Exercise materials —
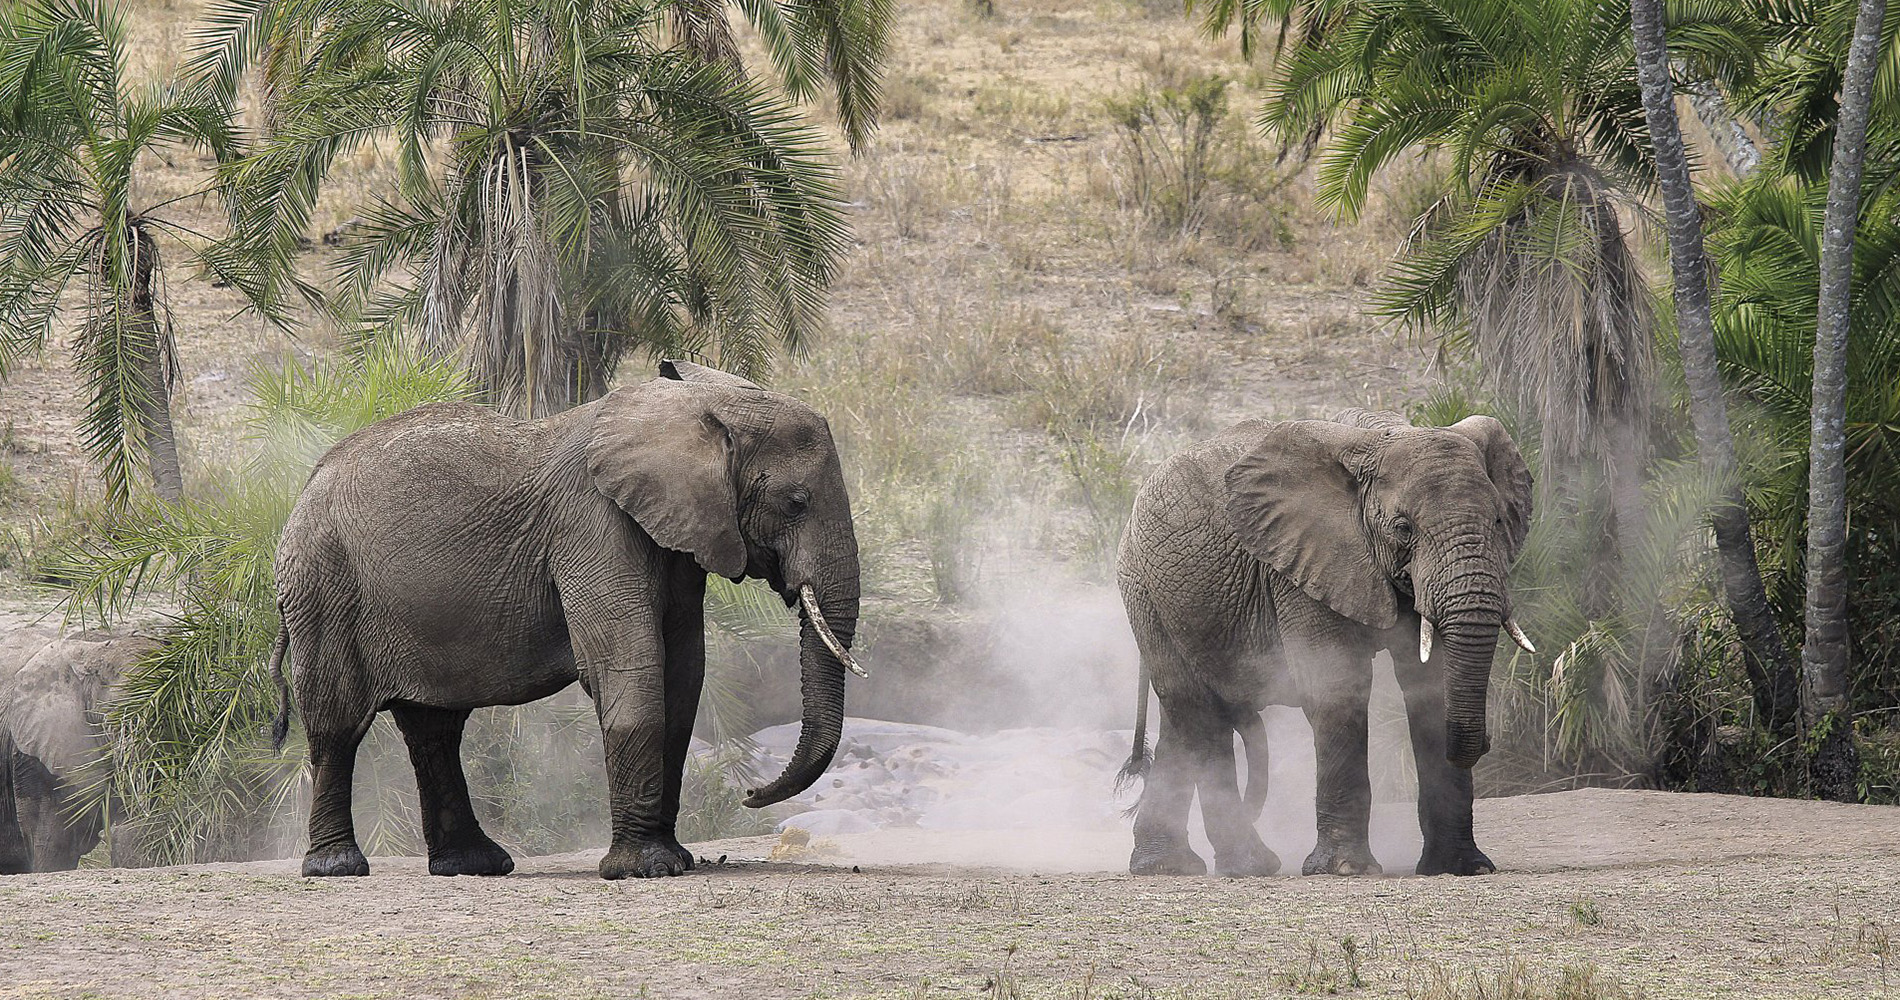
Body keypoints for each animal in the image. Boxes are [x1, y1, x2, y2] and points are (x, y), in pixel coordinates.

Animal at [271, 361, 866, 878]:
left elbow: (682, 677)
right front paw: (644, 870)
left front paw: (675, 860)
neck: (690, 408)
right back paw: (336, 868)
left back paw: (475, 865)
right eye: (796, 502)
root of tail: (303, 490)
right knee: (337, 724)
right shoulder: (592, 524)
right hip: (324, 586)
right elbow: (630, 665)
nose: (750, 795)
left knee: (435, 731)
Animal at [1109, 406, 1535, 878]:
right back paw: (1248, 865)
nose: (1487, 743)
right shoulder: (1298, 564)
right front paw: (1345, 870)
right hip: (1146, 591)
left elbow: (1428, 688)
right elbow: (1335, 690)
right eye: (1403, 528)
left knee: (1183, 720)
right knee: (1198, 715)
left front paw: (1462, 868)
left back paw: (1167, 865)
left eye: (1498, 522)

==

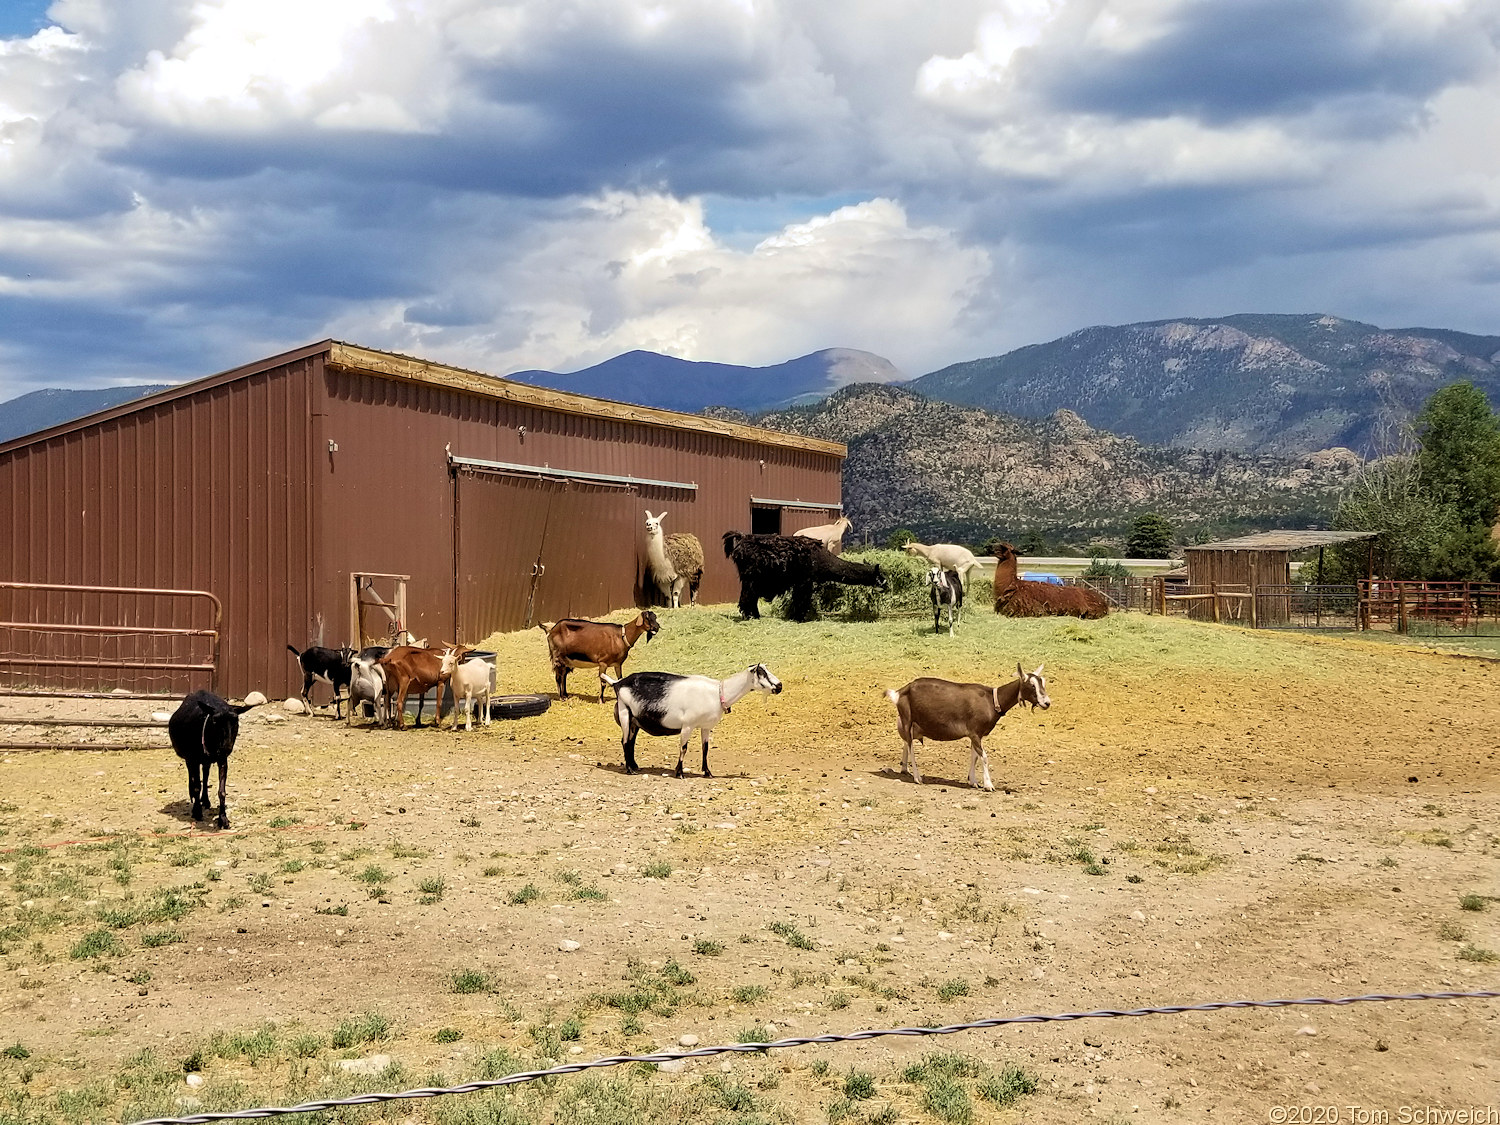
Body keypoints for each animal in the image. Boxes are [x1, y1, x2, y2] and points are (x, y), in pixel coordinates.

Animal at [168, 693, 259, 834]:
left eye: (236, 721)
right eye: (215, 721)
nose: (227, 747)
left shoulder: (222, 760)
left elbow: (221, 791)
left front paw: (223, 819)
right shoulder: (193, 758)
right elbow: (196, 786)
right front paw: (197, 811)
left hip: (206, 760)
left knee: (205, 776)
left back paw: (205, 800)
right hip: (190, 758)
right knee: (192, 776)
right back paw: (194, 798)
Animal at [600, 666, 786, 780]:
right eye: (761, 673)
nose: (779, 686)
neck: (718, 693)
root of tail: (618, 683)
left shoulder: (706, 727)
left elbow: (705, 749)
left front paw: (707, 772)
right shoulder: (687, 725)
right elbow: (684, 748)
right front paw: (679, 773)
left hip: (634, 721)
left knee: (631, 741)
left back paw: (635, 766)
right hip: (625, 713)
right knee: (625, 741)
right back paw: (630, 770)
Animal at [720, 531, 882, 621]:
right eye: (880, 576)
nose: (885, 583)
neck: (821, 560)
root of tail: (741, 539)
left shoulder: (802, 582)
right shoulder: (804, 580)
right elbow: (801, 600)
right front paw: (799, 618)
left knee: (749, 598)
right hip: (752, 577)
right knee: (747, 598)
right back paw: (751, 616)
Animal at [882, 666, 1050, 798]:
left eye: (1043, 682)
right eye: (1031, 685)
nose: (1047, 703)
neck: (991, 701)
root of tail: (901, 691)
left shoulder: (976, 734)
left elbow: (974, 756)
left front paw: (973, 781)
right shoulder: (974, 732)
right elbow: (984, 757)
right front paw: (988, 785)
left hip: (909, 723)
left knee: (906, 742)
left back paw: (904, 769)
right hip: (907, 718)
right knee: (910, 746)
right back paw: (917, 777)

Assigned task — What you give back should be exactly the lines of the data above from the line with "root of tail: (618, 683)" through the line with "root of tail: (901, 691)", both of those included, and nothing more.

Result of this exercise —
root of tail: (618, 683)
left shoulder: (706, 727)
left elbow: (705, 749)
left front paw: (707, 772)
right shoulder: (687, 725)
right elbow: (684, 748)
right front paw: (679, 773)
left hip: (634, 721)
left knee: (631, 741)
left back paw: (635, 766)
right hip: (625, 713)
right knee: (625, 741)
right back paw: (630, 770)
Animal at [720, 531, 882, 621]:
right eye: (880, 576)
nose: (885, 583)
neck: (821, 560)
root of tail: (741, 539)
left shoulder: (802, 582)
right shoulder: (804, 580)
right elbow: (801, 600)
right front paw: (799, 618)
left knee: (749, 598)
right hip: (752, 577)
right knee: (747, 598)
right back paw: (751, 616)
Animal at [882, 666, 1050, 798]:
left eye: (1043, 682)
right eye: (1031, 685)
nose: (1047, 703)
neck: (991, 701)
root of tail: (901, 691)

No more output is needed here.